Alcur Fonder has previously set an asset size limit of SEK 2 billion for Alcur Select. “As the capital limit has now been reached, the company’s CEO has, in accordance with the Board’s instructions, decided to close the fund for new subscriptions from the turn of the year,” says a letter by Alcur Fonder’s CEO, Niclas Röken. “Anyone who wants to subscribe for units in the fund before it closes for new subscriptions can do so on the last day of October, November or December.”

Alcur Fonder manages two hedge funds with different risk-reward profiles. Alcur Fonder’s first hedge fund, Alcur, is a lower-risk long/short absolute return fund launched in early 2007. Alcur Select, meanwhile, was launched in May of 2018.  The young, long-biased long/short fund managed by Wilhelm Gruvberg (pictured) currently ranks as the fourth best-performing Nordic hedge fund in 2020 with a year-to-date return of 45 percent after taking the top spot last year. The fund generated a cumulative return of 130 percent in two and a half years since its launch.

However, Alcur Select may be reopened for new subscriptions if the size of the fund will not hamper its management efficiency. As previously explained by Gruvberg, around 70 percent of the fund’s exposure comes from small-caps in the Nordic region, with the fund also able to invest up to 20 percent in larger caps. The team running the fund seeks to capture some liquidity risk premia in smaller-caps. The recent decision to close the fund to new subscriptions, therefore, aims to reduce the likelihood of Alcur Select suffering from diminishing returns to scale.
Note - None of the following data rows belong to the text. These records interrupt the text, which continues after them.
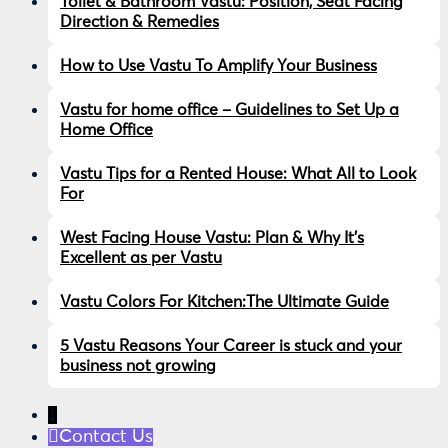
Toilet & Bathroom Vastu: Position, Seat Facing
Direction & Remedies
How to Use Vastu To Amplify Your Business
Vastu for home office – Guidelines to Set Up a
Home Office
Vastu Tips for a Rented House: What All to Look
For
West Facing House Vastu: Plan & Why It’s
Excellent as per Vastu
Vastu Colors For Kitchen:The Ultimate Guide
5 Vastu Reasons Your Career is stuck and your
business not growing
↓
Contact Us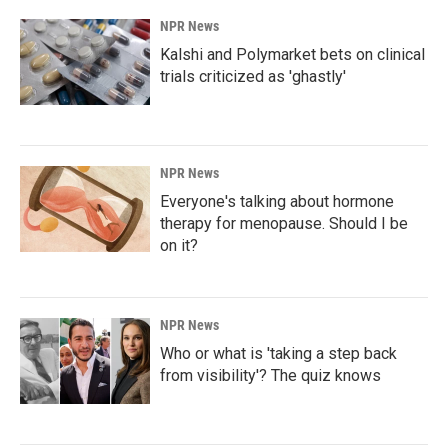
NPR News
Kalshi and Polymarket bets on clinical
trials criticized as 'ghastly'
NPR News
Everyone's talking about hormone
therapy for menopause. Should I be
on it?
NPR News
Who or what is 'taking a step back
from visibility'? The quiz knows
Alcur Select is one of a handful of Nordic hedge funds that closed to new investments after reaching their optimal asset sizes. Just recently, fixed-income relative value fund Frost was closed to new investors after reaching a total of SEK 4.3 billion in assets under management following a round of subscriptions that raised an additional SEK 1.5 billion. Formue Nord Fokus, a niche hedge fund offering debt and other financing solutions to smaller companies in the Nordics, was also closed to new investors in September as its assets under management increased fivefold after hitting a fundraising cap of DKK 200 million during a round of subscriptions in August.